# WORK TO BE COMPLETED
Copy each entry below without any change.

Top of RECORDED INFORMATION

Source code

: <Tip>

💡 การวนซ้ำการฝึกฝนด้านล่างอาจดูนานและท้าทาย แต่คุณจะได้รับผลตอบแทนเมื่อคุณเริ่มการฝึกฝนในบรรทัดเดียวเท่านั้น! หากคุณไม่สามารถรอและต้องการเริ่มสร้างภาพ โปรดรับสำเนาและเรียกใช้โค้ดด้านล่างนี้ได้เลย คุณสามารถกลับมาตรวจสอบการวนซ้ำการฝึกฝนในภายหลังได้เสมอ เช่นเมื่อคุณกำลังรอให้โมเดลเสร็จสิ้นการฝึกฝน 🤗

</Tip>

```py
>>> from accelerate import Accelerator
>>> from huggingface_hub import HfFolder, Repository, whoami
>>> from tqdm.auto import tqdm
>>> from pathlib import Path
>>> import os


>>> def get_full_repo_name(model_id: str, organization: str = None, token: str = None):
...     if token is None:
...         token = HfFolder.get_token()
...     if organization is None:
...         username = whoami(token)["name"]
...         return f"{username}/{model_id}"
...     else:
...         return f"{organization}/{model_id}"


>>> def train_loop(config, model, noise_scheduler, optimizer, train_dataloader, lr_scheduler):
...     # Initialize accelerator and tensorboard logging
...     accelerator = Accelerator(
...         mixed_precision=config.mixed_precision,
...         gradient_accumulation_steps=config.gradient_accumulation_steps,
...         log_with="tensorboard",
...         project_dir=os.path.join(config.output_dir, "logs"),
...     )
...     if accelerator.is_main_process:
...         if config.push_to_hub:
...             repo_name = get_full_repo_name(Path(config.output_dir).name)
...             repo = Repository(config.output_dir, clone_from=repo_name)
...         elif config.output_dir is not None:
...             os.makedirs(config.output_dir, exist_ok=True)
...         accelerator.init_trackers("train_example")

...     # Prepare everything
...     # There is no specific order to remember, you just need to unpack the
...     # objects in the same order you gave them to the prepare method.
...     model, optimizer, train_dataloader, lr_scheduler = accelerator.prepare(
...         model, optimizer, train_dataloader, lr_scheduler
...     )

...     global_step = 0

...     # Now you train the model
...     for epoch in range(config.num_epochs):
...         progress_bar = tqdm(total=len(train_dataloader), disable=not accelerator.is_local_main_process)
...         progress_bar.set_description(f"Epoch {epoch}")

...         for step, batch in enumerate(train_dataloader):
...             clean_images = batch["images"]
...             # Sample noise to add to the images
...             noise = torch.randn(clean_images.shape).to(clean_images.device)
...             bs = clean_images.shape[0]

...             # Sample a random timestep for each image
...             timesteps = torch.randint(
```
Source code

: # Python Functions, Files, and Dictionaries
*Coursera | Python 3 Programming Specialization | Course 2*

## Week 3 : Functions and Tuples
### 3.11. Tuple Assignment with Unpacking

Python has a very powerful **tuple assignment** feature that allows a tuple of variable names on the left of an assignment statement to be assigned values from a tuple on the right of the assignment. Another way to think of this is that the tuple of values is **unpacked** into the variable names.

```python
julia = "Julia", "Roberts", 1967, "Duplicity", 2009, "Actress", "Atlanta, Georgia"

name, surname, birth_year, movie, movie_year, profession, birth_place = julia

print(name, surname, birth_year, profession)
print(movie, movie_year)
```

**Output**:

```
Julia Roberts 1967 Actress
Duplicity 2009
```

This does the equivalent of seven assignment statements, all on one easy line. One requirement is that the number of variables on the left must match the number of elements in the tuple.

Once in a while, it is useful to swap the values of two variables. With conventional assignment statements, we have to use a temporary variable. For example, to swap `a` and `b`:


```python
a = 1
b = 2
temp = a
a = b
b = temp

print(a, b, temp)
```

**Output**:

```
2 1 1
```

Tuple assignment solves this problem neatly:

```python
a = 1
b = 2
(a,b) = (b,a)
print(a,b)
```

Bottom of RECORDED INFORMATION

# ANSWER TO THIS TASK
Source code

: <Tip>

💡 การวนซ้ำการฝึกฝนด้านล่างอาจดูนานและท้าทาย แต่คุณจะได้รับผลตอบแทนเมื่อคุณเริ่มการฝึกฝนในบรรทัดเดียวเท่านั้น! หากคุณไม่สามารถรอและต้องการเริ่มสร้างภาพ โปรดรับสำเนาและเรียกใช้โค้ดด้านล่างนี้ได้เลย คุณสามารถกลับมาตรวจสอบการวนซ้ำการฝึกฝนในภายหลังได้เสมอ เช่นเมื่อคุณกำลังรอให้โมเดลเสร็จสิ้นการฝึกฝน 🤗

</Tip>

```py
>>> from accelerate import Accelerator
>>> from huggingface_hub import HfFolder, Repository, whoami
>>> from tqdm.auto import tqdm
>>> from pathlib import Path
>>> import os


>>> def get_full_repo_name(model_id: str, organization: str = None, token: str = None):
...     if token is None:
...         token = HfFolder.get_token()
...     if organization is None:
...         username = whoami(token)["name"]
...         return f"{username}/{model_id}"
...     else:
...         return f"{organization}/{model_id}"


>>> def train_loop(config, model, noise_scheduler, optimizer, train_dataloader, lr_scheduler):
...     # Initialize accelerator and tensorboard logging
...     accelerator = Accelerator(
...         mixed_precision=config.mixed_precision,
...         gradient_accumulation_steps=config.gradient_accumulation_steps,
...         log_with="tensorboard",
...         project_dir=os.path.join(config.output_dir, "logs"),
...     )
...     if accelerator.is_main_process:
...         if config.push_to_hub:
...             repo_name = get_full_repo_name(Path(config.output_dir).name)
...             repo = Repository(config.output_dir, clone_from=repo_name)
...         elif config.output_dir is not None:
...             os.makedirs(config.output_dir, exist_ok=True)
...         accelerator.init_trackers("train_example")

...     # Prepare everything
...     # There is no specific order to remember, you just need to unpack the
...     # objects in the same order you gave them to the prepare method.
...     model, optimizer, train_dataloader, lr_scheduler = accelerator.prepare(
...         model, optimizer, train_dataloader, lr_scheduler
...     )

...     global_step = 0

...     # Now you train the model
...     for epoch in range(config.num_epochs):
...         progress_bar = tqdm(total=len(train_dataloader), disable=not accelerator.is_local_main_process)
...         progress_bar.set_description(f"Epoch {epoch}")

...         for step, batch in enumerate(train_dataloader):
...             clean_images = batch["images"]
...             # Sample noise to add to the images
...             noise = torch.randn(clean_images.shape).to(clean_images.device)
...             bs = clean_images.shape[0]

...             # Sample a random timestep for each image
...             timesteps = torch.randint(
```
Source code

: # Python Functions, Files, and Dictionaries
*Coursera | Python 3 Programming Specialization | Course 2*

## Week 3 : Functions and Tuples
### 3.11. Tuple Assignment with Unpacking

Python has a very powerful **tuple assignment** feature that allows a tuple of variable names on the left of an assignment statement to be assigned values from a tuple on the right of the assignment. Another way to think of this is that the tuple of values is **unpacked** into the variable names.

```python
julia = "Julia", "Roberts", 1967, "Duplicity", 2009, "Actress", "Atlanta, Georgia"

name, surname, birth_year, movie, movie_year, profession, birth_place = julia

print(name, surname, birth_year, profession)
print(movie, movie_year)
```

**Output**:

```
Julia Roberts 1967 Actress
Duplicity 2009
```

This does the equivalent of seven assignment statements, all on one easy line. One requirement is that the number of variables on the left must match the number of elements in the tuple.

Once in a while, it is useful to swap the values of two variables. With conventional assignment statements, we have to use a temporary variable. For example, to swap `a` and `b`:


```python
a = 1
b = 2
temp = a
a = b
b = temp

print(a, b, temp)
```

**Output**:

```
2 1 1
```

Tuple assignment solves this problem neatly:

```python
a = 1
b = 2
(a,b) = (b,a)
print(a,b)
```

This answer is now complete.